As before, the following two queries:

  1. find all the geographical references to points within the radius of interest

  2. match the geographical references to emission data

neighbor_point_geoms = duckdb.sql(f"""
SELECT geometry_ref, gadm, lat, lng, ST_Distance_Spheroid(ST_POINT({lng},{lat}), ST_POINT(lat, lng)) AS distance FROM (
    SELECT *, ST_GeomFromWKB(geom_wkb) AS geom FROM all_points_pdf
        WHERE ST_Distance_Spheroid(ST_POINT({lng},{lat}), geom) < 80_000
) ORDER BY distance
""").pl()
neighbor_point_geoms.count()
c_distance = pl.col("distance")
neighbor_point_geom_refs = neighbor_point_geoms[GEOMETRY_REF].to_list()

neighbor_point_biz_data = (ct.read_source_emissions(
    gas=CO2,
    year=2024
)
 # Collecting over the full year
 .group_by(c_source_id)
 .agg(c_geometry_ref.first(),
      c_emissions_quantity.sum(),
      c_sector.first(),
      c_subsector.first(),
      c_source_name.first(),
      c_lat.first(),
      c_lon.first())
 # Filtering to the interesting points
 .filter(c_geometry_ref.is_in(neighbor_point_geom_refs)) # TODO: Polars issue, should move before agg
 .filter(~c_geometry_ref.is_in(points_ref)) # Remove the points within the area
 .filter(c_emissions_quantity != 0)
 .collect()
)
neighbor_point_biz_data.head(3)

Here is a plot of all the sources within the vicinity. For our island, we see that transportation dominates (harbours) as well as a big steel plant next to Amsterdam (Tata Steel).
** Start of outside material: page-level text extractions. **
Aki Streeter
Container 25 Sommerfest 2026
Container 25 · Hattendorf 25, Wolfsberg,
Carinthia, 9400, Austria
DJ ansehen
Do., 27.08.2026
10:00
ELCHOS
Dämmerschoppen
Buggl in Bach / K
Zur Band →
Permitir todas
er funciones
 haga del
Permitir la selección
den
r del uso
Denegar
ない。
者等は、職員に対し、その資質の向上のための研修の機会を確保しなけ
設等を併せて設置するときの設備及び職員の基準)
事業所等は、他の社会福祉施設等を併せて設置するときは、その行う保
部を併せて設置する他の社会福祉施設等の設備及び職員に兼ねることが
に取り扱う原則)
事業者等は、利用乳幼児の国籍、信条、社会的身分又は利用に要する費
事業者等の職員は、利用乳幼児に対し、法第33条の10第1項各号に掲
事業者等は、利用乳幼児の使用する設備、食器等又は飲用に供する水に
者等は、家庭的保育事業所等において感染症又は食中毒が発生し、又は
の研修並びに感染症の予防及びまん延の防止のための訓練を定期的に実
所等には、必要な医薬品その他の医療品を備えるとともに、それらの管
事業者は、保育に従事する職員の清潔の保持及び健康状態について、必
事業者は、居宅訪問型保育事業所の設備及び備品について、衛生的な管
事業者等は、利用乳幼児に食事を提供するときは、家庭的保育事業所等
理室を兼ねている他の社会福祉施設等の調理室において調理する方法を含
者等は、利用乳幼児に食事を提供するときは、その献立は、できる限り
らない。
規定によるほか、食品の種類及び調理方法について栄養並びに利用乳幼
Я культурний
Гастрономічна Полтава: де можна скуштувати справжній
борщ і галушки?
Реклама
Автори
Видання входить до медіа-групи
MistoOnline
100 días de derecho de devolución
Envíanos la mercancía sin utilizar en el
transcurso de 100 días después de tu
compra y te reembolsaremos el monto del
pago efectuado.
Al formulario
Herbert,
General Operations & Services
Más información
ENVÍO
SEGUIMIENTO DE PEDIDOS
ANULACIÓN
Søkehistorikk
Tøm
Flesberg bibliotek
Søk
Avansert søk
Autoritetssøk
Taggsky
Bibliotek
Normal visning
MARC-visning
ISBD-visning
fig = px.choropleth_map(poly_geoms_pdf,
    geojson=poly_geoms_pdf.geometry,
    locations=poly_geoms_pdf.index,
    color="gadm_level",
    zoom=6,
    center = center(poly_geoms_pdf),
    opacity=0.2)


fig.add_traces(px.scatter_map(neighbor_point_biz_data,
               lat="lat",
                lon="lon",
               color="sector",
               hover_data=["source_id", "source_name", "emissions_quantity"],
               text="source_name",
               size = normalize_emissions_plot(neighbor_point_biz_data[EMISSIONS_QUANTITY])
              ).data
)
fig.update_layout(showlegend=False)
fig.show()

Conclusion#

In this notebook, we have:

  • mapped a point on earth to the relevant area code in the Climate TRACE dataset

  • made some basic analysis of the footprint of this area

  • queried all the sources of emissions within this area as well as around this area

This was done just using the datasets, with no extra tools or databases and at high performance.

Exercise

I encourage you to explore various places around the earth and to investigate the sources of emissions around your neighborhood.

Exercise

Which city/county is the least (or most) emitting in your country?